Only one span of the listing below is wanted: the lines from the one with "index tip: (175, 184)" through the one with "pinky dip: (286, 407)", reproduced exactly, both ends kept.
_ _ _ _
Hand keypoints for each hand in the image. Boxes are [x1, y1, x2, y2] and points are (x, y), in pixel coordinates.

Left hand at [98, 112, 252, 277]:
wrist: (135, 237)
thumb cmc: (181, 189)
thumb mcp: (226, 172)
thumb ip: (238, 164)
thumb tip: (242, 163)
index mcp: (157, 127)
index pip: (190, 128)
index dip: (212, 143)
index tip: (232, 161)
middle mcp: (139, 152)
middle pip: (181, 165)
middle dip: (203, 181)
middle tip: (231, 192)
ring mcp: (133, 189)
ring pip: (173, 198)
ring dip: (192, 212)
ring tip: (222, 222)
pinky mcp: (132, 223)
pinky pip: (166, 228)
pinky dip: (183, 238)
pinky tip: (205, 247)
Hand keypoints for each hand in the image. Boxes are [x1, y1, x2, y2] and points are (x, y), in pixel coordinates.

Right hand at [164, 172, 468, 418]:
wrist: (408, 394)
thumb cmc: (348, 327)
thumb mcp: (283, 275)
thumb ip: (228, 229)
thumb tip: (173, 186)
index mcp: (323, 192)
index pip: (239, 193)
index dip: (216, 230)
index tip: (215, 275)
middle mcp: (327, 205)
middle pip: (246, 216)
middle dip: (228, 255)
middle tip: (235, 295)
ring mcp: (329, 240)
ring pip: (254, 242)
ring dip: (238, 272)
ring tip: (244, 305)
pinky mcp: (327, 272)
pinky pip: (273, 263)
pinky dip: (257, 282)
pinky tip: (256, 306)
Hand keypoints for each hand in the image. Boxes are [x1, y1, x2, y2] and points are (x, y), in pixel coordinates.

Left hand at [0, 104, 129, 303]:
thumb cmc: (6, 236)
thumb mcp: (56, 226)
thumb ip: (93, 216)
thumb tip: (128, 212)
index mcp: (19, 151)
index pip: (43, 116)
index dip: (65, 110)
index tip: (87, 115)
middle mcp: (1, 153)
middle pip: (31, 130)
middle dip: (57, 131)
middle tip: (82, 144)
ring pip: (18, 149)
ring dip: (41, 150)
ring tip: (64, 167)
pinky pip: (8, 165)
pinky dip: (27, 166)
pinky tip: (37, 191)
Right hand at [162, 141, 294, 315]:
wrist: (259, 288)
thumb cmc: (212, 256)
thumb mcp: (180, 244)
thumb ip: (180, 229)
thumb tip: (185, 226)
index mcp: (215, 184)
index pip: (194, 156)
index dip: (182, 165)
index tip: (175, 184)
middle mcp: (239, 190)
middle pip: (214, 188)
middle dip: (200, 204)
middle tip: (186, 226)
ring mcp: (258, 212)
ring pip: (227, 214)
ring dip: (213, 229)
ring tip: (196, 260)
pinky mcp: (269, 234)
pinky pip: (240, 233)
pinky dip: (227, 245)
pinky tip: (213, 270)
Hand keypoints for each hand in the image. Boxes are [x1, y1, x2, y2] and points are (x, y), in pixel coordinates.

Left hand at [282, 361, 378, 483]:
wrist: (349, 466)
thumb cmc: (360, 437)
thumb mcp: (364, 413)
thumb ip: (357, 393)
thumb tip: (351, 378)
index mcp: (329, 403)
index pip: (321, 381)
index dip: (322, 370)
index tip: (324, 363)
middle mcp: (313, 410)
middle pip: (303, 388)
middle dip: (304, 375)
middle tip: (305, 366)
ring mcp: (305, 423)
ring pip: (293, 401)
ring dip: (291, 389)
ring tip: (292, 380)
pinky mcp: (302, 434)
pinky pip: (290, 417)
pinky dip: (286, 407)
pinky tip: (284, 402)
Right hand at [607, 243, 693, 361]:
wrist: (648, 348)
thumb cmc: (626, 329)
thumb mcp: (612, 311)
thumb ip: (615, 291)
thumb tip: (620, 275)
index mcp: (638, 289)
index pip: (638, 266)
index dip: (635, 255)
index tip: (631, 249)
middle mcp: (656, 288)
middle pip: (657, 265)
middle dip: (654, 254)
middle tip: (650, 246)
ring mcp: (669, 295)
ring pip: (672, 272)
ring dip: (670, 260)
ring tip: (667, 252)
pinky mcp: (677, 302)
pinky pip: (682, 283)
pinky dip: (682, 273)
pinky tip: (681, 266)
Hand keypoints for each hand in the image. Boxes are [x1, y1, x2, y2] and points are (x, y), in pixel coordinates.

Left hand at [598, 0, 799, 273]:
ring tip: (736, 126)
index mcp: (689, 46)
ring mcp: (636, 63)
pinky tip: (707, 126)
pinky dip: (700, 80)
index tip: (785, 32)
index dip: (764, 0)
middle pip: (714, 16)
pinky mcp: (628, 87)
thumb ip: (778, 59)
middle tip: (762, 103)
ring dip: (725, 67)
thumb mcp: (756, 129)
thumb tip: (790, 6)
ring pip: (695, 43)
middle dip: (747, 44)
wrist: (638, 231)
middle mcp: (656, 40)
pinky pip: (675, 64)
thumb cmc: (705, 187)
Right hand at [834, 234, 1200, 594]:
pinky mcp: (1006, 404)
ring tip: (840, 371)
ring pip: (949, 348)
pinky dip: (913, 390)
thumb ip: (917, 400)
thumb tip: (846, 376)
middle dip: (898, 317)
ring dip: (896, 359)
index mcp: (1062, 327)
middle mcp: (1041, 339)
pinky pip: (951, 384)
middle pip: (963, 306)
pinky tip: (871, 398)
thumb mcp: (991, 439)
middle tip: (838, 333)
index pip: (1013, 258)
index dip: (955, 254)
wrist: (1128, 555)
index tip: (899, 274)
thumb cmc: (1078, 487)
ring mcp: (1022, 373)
_ _ _ _
- **Solution below**
index tip: (175, 184)
middle mcp: (239, 190)
middle pip: (214, 188)
middle dip: (200, 204)
middle tip: (186, 226)
ring mcp: (258, 212)
ring pip: (227, 214)
ring dip: (213, 229)
ring tip: (196, 260)
pinky mcp: (269, 234)
pinky pip: (240, 233)
pinky dip: (227, 245)
pinky tip: (213, 270)
Hand keypoints for each hand in the image. Boxes are [x1, y1, x2, y2] and points are (x, y), in pixel coordinates.

Left hand at [282, 361, 378, 483]:
wrist: (349, 466)
thumb cmc: (360, 437)
thumb mcp: (364, 413)
thumb ip: (357, 393)
thumb tip: (351, 378)
index mcp: (329, 403)
index pip: (321, 381)
index dip: (322, 370)
index tip: (324, 363)
middle mcp: (313, 410)
middle pip: (303, 388)
middle dip: (304, 375)
middle tip: (305, 366)
ring mcp: (305, 423)
ring pip: (293, 401)
ring dip: (291, 389)
ring tip: (292, 380)
pinky mcp: (302, 434)
pinky pip: (290, 417)
pinky dip: (286, 407)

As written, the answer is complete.